## Records provided

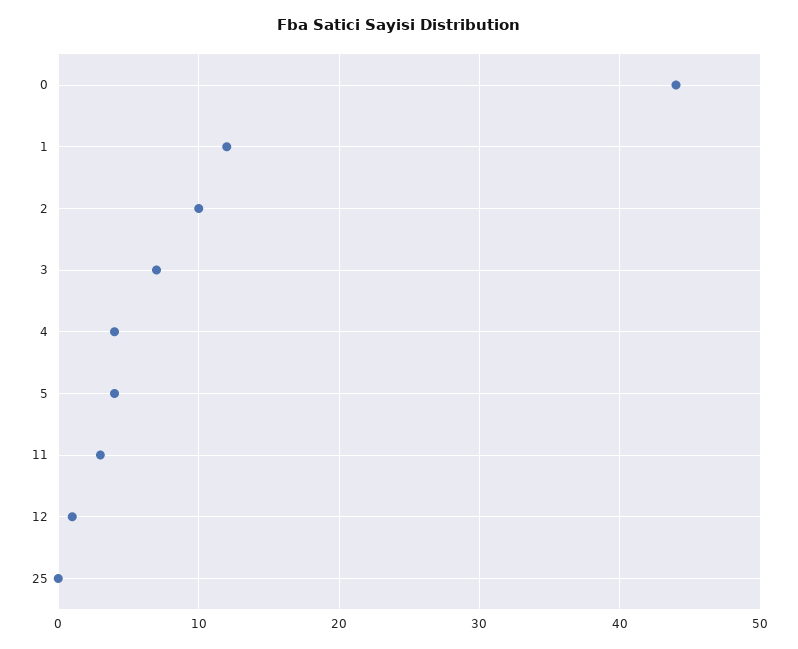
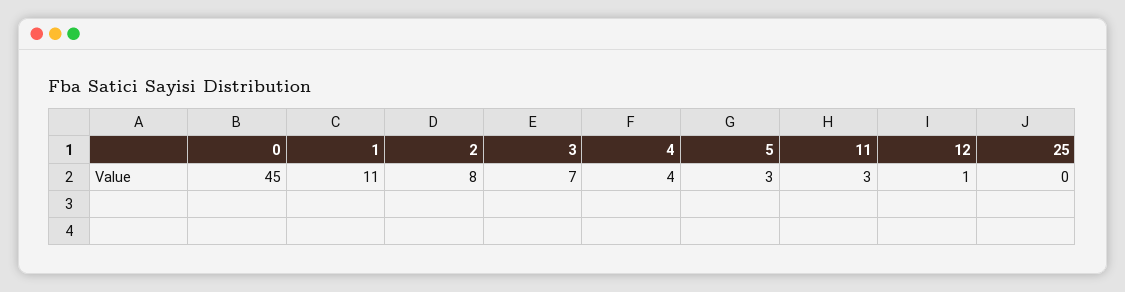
  {
-   "0": 44,
+   "0": 45,
-   "1": 12,
+   "1": 11,
-   "2": 10,
+   "2": 8,
    "3": 7,
    "4": 4,
-   "5": 4,
+   "5": 3,
    "11": 3,
    "12": 1,
    "25": 0
  }

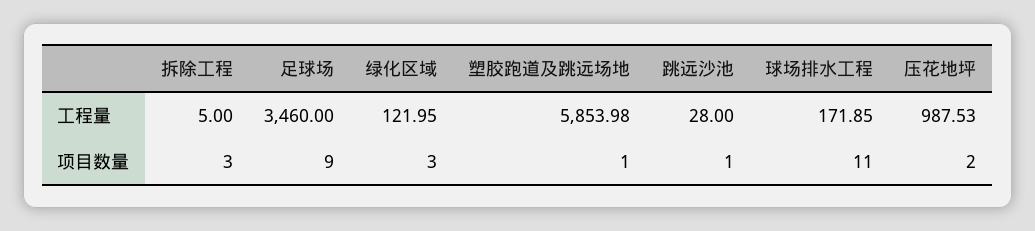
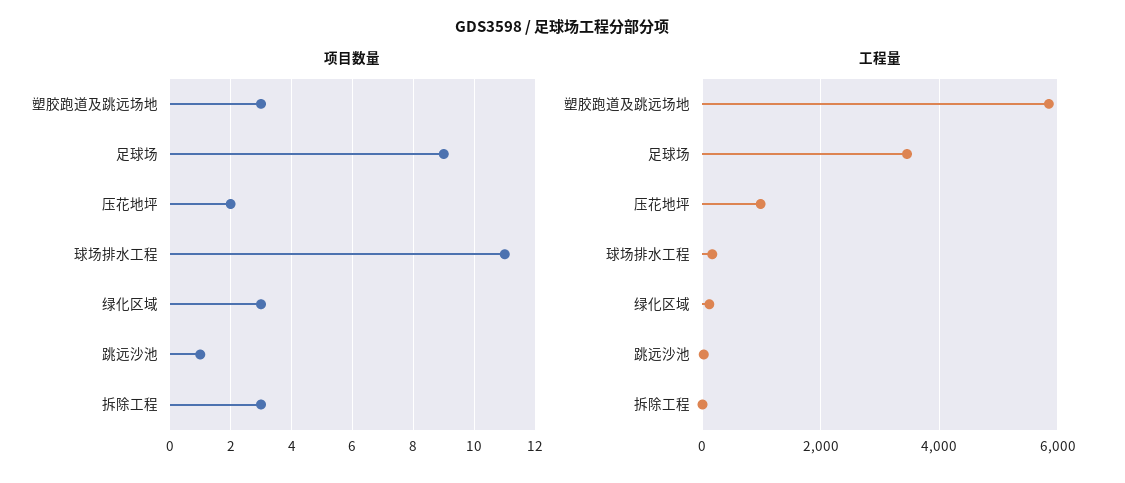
  {
    "工程量": {
      "拆除工程": 5,
      "足球场": 3460,
      "绿化区域": 121.95,
      "塑胶跑道及跳远场地": 5853.98,
      "跳远沙池": 28,
      "球场排水工程": 171.85,
      "压花地坪": 987.53
    },
    "项目数量": {
      "拆除工程": 3,
      "足球场": 9,
      "绿化区域": 3,
-     "塑胶跑道及跳远场地": 1,
+     "塑胶跑道及跳远场地": 3,
      "跳远沙池": 1,
      "球场排水工程": 11,
      "压花地坪": 2
    }
  }

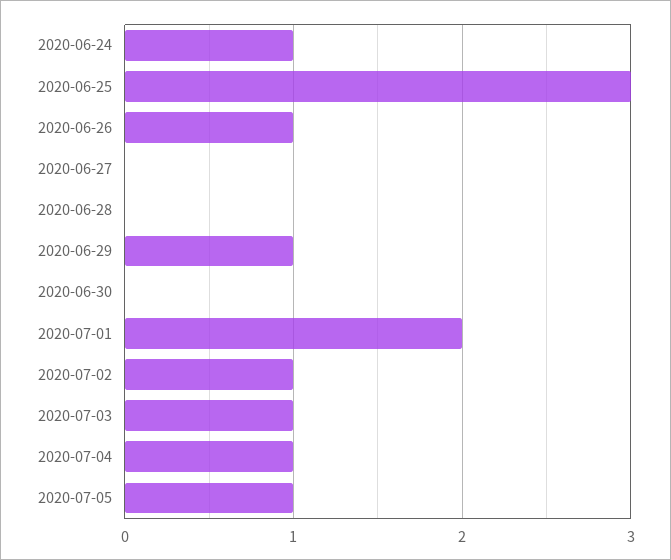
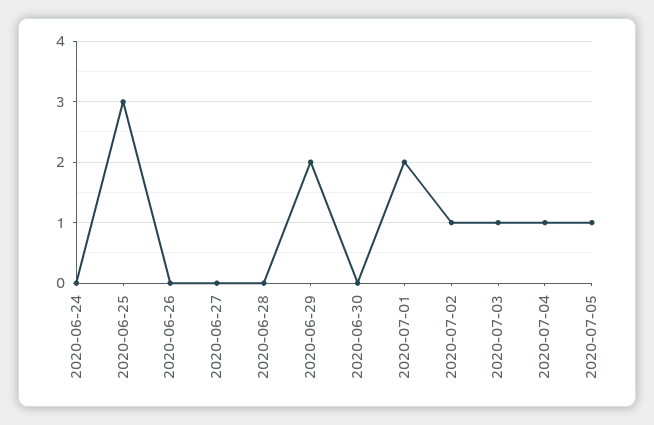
  {
-   "2020-06-24": 1,
+   "2020-06-24": 0,
    "2020-06-25": 3,
-   "2020-06-26": 1,
+   "2020-06-26": 0,
    "2020-06-27": 0,
    "2020-06-28": 0,
-   "2020-06-29": 1,
+   "2020-06-29": 2,
    "2020-06-30": 0,
    "2020-07-01": 2,
    "2020-07-02": 1,
    "2020-07-03": 1,
    "2020-07-04": 1,
    "2020-07-05": 1
  }

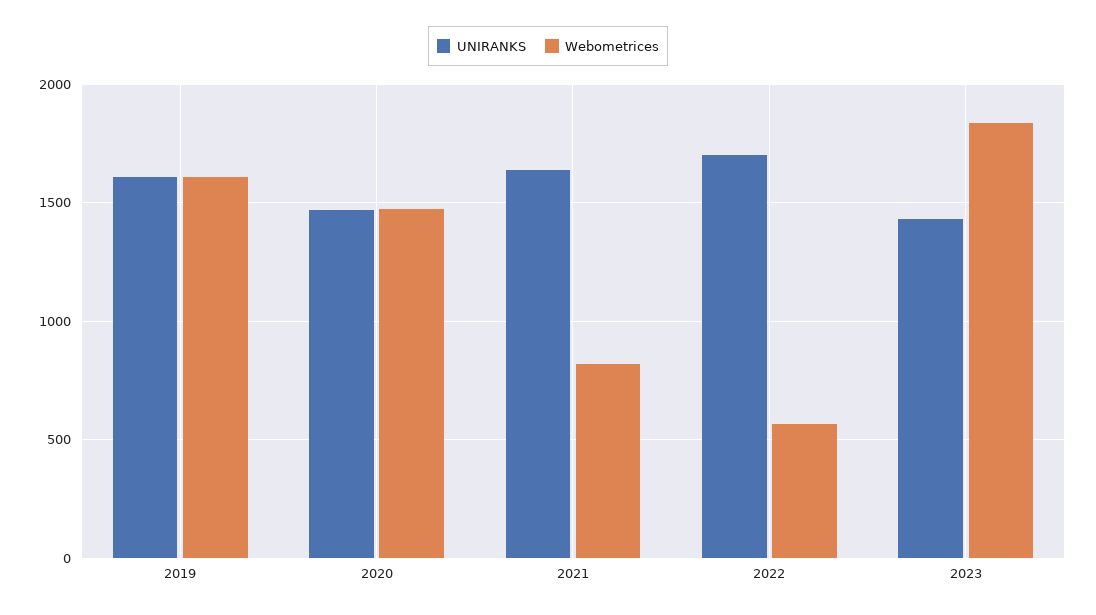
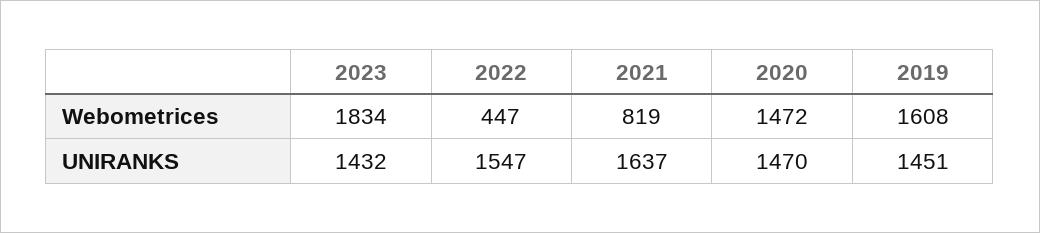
  {
    "UNIRANKS": {
-     "2019": 1600,
+     "2019": 1451,
      "2020": 1470,
      "2021": 1637,
-     "2022": 1700,
+     "2022": 1547,
      "2023": 1432
    },
    "Webometrices": {
      "2019": 1608,
      "2020": 1472,
      "2021": 819,
-     "2022": 550,
+     "2022": 447,
      "2023": 1834
    }
  }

## Job item
Could you copy the listing exactly, leaving out any pictures?

## Answer section
  {
-   "0": 44,
+   "0": 45,
-   "1": 12,
+   "1": 11,
-   "2": 10,
+   "2": 8,
    "3": 7,
    "4": 4,
-   "5": 4,
+   "5": 3,
    "11": 3,
    "12": 1,
    "25": 0
  }

  {
    "工程量": {
      "拆除工程": 5,
      "足球场": 3460,
      "绿化区域": 121.95,
      "塑胶跑道及跳远场地": 5853.98,
      "跳远沙池": 28,
      "球场排水工程": 171.85,
      "压花地坪": 987.53
    },
    "项目数量": {
      "拆除工程": 3,
      "足球场": 9,
      "绿化区域": 3,
-     "塑胶跑道及跳远场地": 1,
+     "塑胶跑道及跳远场地": 3,
      "跳远沙池": 1,
      "球场排水工程": 11,
      "压花地坪": 2
    }
  }

  {
-   "2020-06-24": 1,
+   "2020-06-24": 0,
    "2020-06-25": 3,
-   "2020-06-26": 1,
+   "2020-06-26": 0,
    "2020-06-27": 0,
    "2020-06-28": 0,
-   "2020-06-29": 1,
+   "2020-06-29": 2,
    "2020-06-30": 0,
    "2020-07-01": 2,
    "2020-07-02": 1,
    "2020-07-03": 1,
    "2020-07-04": 1,
    "2020-07-05": 1
  }

  {
    "UNIRANKS": {
-     "2019": 1600,
+     "2019": 1451,
      "2020": 1470,
      "2021": 1637,
-     "2022": 1700,
+     "2022": 1547,
      "2023": 1432
    },
    "Webometrices": {
      "2019": 1608,
      "2020": 1472,
      "2021": 819,
-     "2022": 550,
+     "2022": 447,
      "2023": 1834
    }
  }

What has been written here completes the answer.